*DOCUMENT SECTION*:
────────
We devised a suitable plan on the spur of the moment. We killed a young goat and dipped Joseph’s robe in its blood. We sent a servant back with a message to our father. “Look at what we found. Doesn’t this robe belong to your son?”  


We arrived home yesterday. Our father had already been mourning for many days. He had taken the bate. He surmised that a wild animal had eaten Joseph. Joseph has clearly been torn to pieces!” 

He had torn his clothes as an act of mourning and distress and dressed himself in burlap. He refused to be comforted. “I will go to my grave mourning for my son,” he would say, and then he would weep. 


Our father is understandably upset with the apparent death of his favourite son, but then he’s also responsible, getting him to betray his own brothers by spying on us and reporting back to him all the time. That doesn’t work for us.  

My father once deceived his father by killing a goat to receive the family blessing and birthright. Now he gets his own back. What goes around, comes around.  This is kind of like God’s judgment on him. We are not responsible.
────────
*EXTRACTED DATA*:

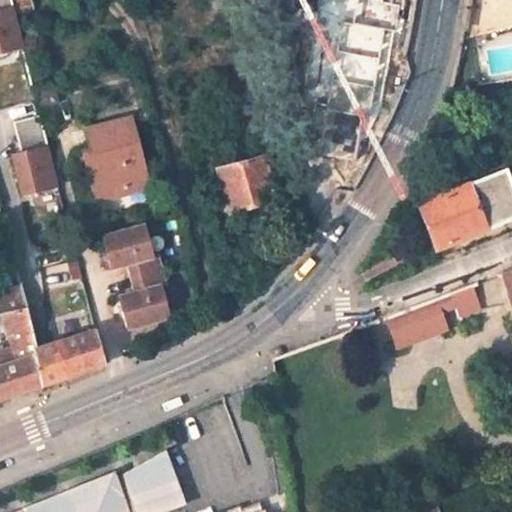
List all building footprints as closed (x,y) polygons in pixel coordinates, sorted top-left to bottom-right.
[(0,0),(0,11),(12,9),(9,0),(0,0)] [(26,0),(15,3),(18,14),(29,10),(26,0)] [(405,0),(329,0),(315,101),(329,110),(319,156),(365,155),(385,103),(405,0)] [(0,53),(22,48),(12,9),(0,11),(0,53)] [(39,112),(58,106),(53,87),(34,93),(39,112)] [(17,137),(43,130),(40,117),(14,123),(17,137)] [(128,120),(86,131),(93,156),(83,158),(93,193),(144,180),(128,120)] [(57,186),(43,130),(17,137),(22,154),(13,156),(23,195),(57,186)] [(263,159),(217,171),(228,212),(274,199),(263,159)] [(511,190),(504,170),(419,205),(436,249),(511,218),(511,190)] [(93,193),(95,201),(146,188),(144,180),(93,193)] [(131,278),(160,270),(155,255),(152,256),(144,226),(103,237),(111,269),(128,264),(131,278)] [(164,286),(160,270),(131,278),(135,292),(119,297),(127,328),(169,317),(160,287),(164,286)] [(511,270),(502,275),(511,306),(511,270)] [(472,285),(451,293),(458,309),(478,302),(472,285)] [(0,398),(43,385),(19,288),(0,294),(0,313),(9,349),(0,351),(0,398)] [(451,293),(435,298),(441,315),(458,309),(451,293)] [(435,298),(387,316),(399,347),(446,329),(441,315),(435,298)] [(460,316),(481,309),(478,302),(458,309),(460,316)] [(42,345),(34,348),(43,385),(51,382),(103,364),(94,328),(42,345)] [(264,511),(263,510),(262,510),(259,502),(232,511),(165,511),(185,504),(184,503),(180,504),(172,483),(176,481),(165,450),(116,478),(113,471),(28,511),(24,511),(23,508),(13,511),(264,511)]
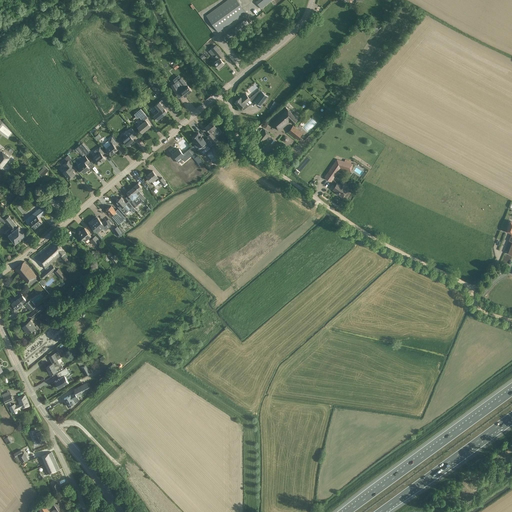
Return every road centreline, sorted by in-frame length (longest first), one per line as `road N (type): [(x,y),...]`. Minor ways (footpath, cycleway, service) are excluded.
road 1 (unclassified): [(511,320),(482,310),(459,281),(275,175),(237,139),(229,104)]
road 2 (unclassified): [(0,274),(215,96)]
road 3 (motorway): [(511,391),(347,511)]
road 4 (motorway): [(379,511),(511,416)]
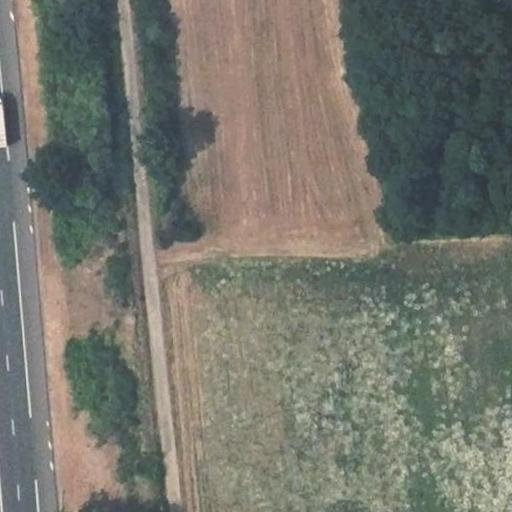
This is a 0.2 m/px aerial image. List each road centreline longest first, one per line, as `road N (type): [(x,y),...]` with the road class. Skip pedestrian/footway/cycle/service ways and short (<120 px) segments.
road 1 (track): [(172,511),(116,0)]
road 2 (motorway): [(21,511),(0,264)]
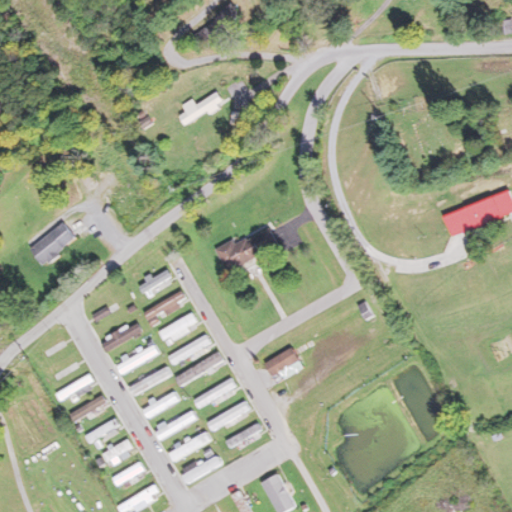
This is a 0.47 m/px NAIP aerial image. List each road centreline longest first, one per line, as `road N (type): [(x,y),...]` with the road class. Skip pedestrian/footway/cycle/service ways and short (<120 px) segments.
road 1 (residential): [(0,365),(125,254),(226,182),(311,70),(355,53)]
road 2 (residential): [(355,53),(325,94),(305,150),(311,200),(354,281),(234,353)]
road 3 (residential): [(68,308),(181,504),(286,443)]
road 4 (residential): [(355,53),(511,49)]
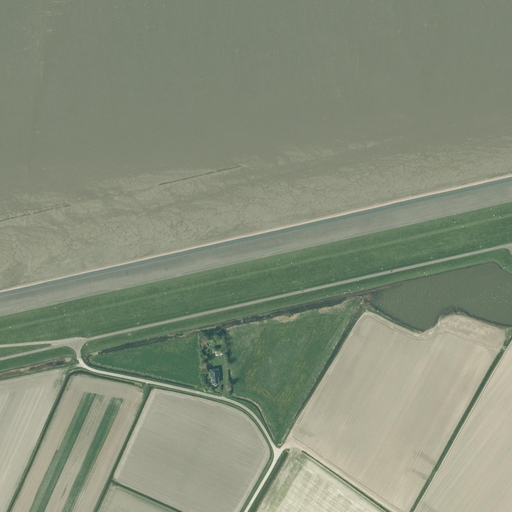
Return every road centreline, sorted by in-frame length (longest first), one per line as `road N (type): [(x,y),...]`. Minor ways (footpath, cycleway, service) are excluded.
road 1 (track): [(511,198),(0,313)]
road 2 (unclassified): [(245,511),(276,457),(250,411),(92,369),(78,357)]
────────
*THE TASKS*:
a – Condense the paragraph of the passage about Joseph's brothers that begins "We devised a suitable plan" into a short bulleted list that keeps its main facts.
b – Reproduce word for word the portion of the passage about Joseph's brothers starting with "We arrived home" and going on through "are not responsible.".

*EXERCISE SOLUTIONS*:
a –
- We made the plan on the spur of the moment.
- We killed a young goat and dipped Joseph's robe in its blood.
- We sent a servant back to our father with a message asking whether the robe belonged to his son.

b –
We arrived home yesterday. Our father had already been mourning for many days. He had taken the bate. He surmised that a wild animal had eaten Joseph. Joseph has clearly been torn to pieces!” 

He had torn his clothes as an act of mourning and distress and dressed himself in burlap. He refused to be comforted. “I will go to my grave mourning for my son,” he would say, and then he would weep. 


Our father is understandably upset with the apparent death of his favourite son, but then he’s also responsible, getting him to betray his own brothers by spying on us and reporting back to him all the time. That doesn’t work for us.  

My father once deceived his father by killing a goat to receive the family blessing and birthright. Now he gets his own back. What goes around, comes around.  This is kind of like God’s judgment on him. We are not responsible.